On screen, the legendary German actor Klaus Kinski
(18 October 1926 - 23 November 1991) was best known for his collaborations with
director Werner Herzog, including the classics Aguirre, Wrath of God (1972),
Nosferatu the Vampyre (1979) and Fitzcarraldo (1982), a trilogy which pushed
performance to the brink of all-consuming madness.

In real life, Kinski was often equally electrifying. According to Peter Geyer, head of
Kinski Productions, which manages the actor’s legacy, his name came to stand for
“leadership in extravagantly non-conformist thought,” a polite way of describing a man
whose hell-raising scandalized even his most free-thinking peers. How do you go about
creating a fragrance to capture the character of such a complicated man?

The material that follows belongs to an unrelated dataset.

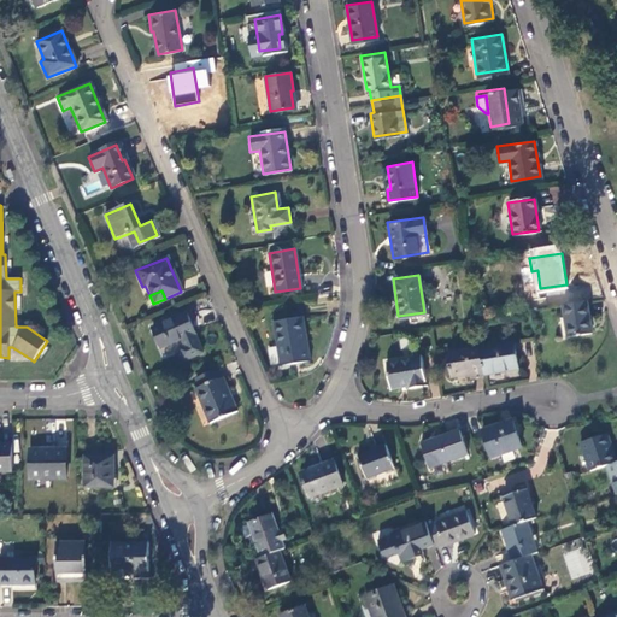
[(588,329),(583,299),(559,303),(565,333),(588,329)]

Geyer took on that challenge to mark the 20th anniversary of Kinski’s death.
He wasn’t interested in simply merchandising the actor’s name. Nor did he want any
gimmicky association with the idea of “smelling like KIaus Kinski”. Instead, he wanted a
luxury product that would convey a rare, precious, arcane personality.
So he sought out Berlin-based perfumer Geza Schoen, who has earned a worldwide
reputation for precisely those qualities with the Escentric Molecules range of
fragrances. Kinski Productions has licensed the team behind Escentric
– Schoen, Jeff Lounds, Me Company – to shepherd KINSKI the fragrance into being.

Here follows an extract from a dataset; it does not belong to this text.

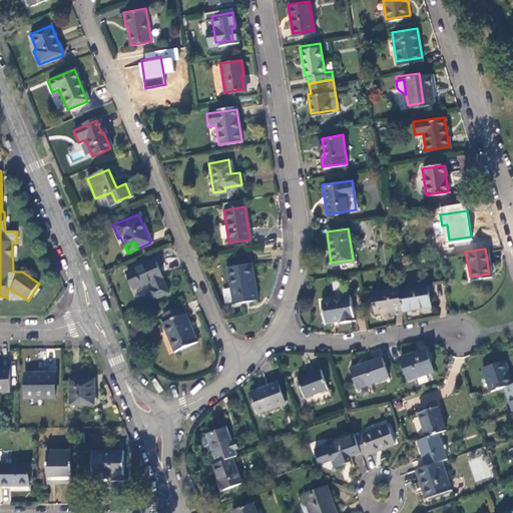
[(166,292),(153,260),(125,271),(132,287),(149,280),(152,287),(147,290),(150,299),(166,292)]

KINSKI is an ingenious olfactory homage to a man whose complex personality
enthralled and appalled a generation. It is a richly decadent, textured scent with heady
top notes including cassis, juniper and castoreum; a heart with oceanic notes inspired
by Kinski’s love of the sea; and a base of animalic and woody notes that reflect his
own almost feral sensuality. “The ingredients list for KINSKI comes into its own when
you look at his lifestyle,” says Schoen. “It was excessive, exuberant, debauched. So I
instantly thought of something animalic, dirty…yet with me, there is always something
clean too. It perfectly fits with this ambivalent thing that Kinski had. It’s an old cliche
that there is a fine line between genius and madness. In Kinski’s case,
it was a knife edge, and he danced along it his whole life. He was part international
sophisticate, part idiot savant. And that kind of tension means that
KINSKI is a perfect fit with our odd portfolio of fine conceptual fragrances.”
 


The “portfolio” Schoen is referring to is the six members of the Escentric family,
plus A Beautiful Mind, the new series he is working on with Lounds and Me Company.
With each of those products, their appearance has been an integral part of their appeal
because of Me Company’s haunting design work. KINSKI is no exception. “Kinski was
partly famous for his manic eyes, the staring eyes of the true outsider,” says Me Co.’s
Paul White. “I found a black-and-white image of Kinski as a young man,
possibly a passport photo from the late 40s, but with that same mesmerizing gaze.
But for me to be able to use this image, I had to find a way to bridge an old photograph
and a contemporary fragrance.” In a masterful marriage of shadowy film noir mood and
contemporary experimental method, White cropped the original image to the eyes,
distorted it with a custom-built virtual 3-D screen, and glazed it with gold.
The result is an expressionistic rendering of the actor’s face, splintered and filtered
through the decadent 70s, the decade when Kinski’s life and art combined to create
the cult-ish magic that still grips audiences today.

Geyer is thrilled with KINSKI the fragrance, and he is convinced Kinski the man would
have been too. “He would have loved to be used as a luxury brand,” says Geyer.
“Plus, he was addicted to the idea of using perfumes long before the male perfume
market went mainstream in the late 80s. He probably changed his perfume at least as
often as he changed his luxury cars.” For the record, there were three years
at the end of the Sixties when Kinski bought 16 cars: three Maserati, seven Ferraris
and six Rolls Royces. That’s a whole lot of perfume. But maybe if he’d encountered
Schoen’s creation in his honour, his restless soul might have been temporarily stilled
and seduced by a different kind of self-indulgence. That is certainly the invitation that

Geza Schoen is offering the rest of us.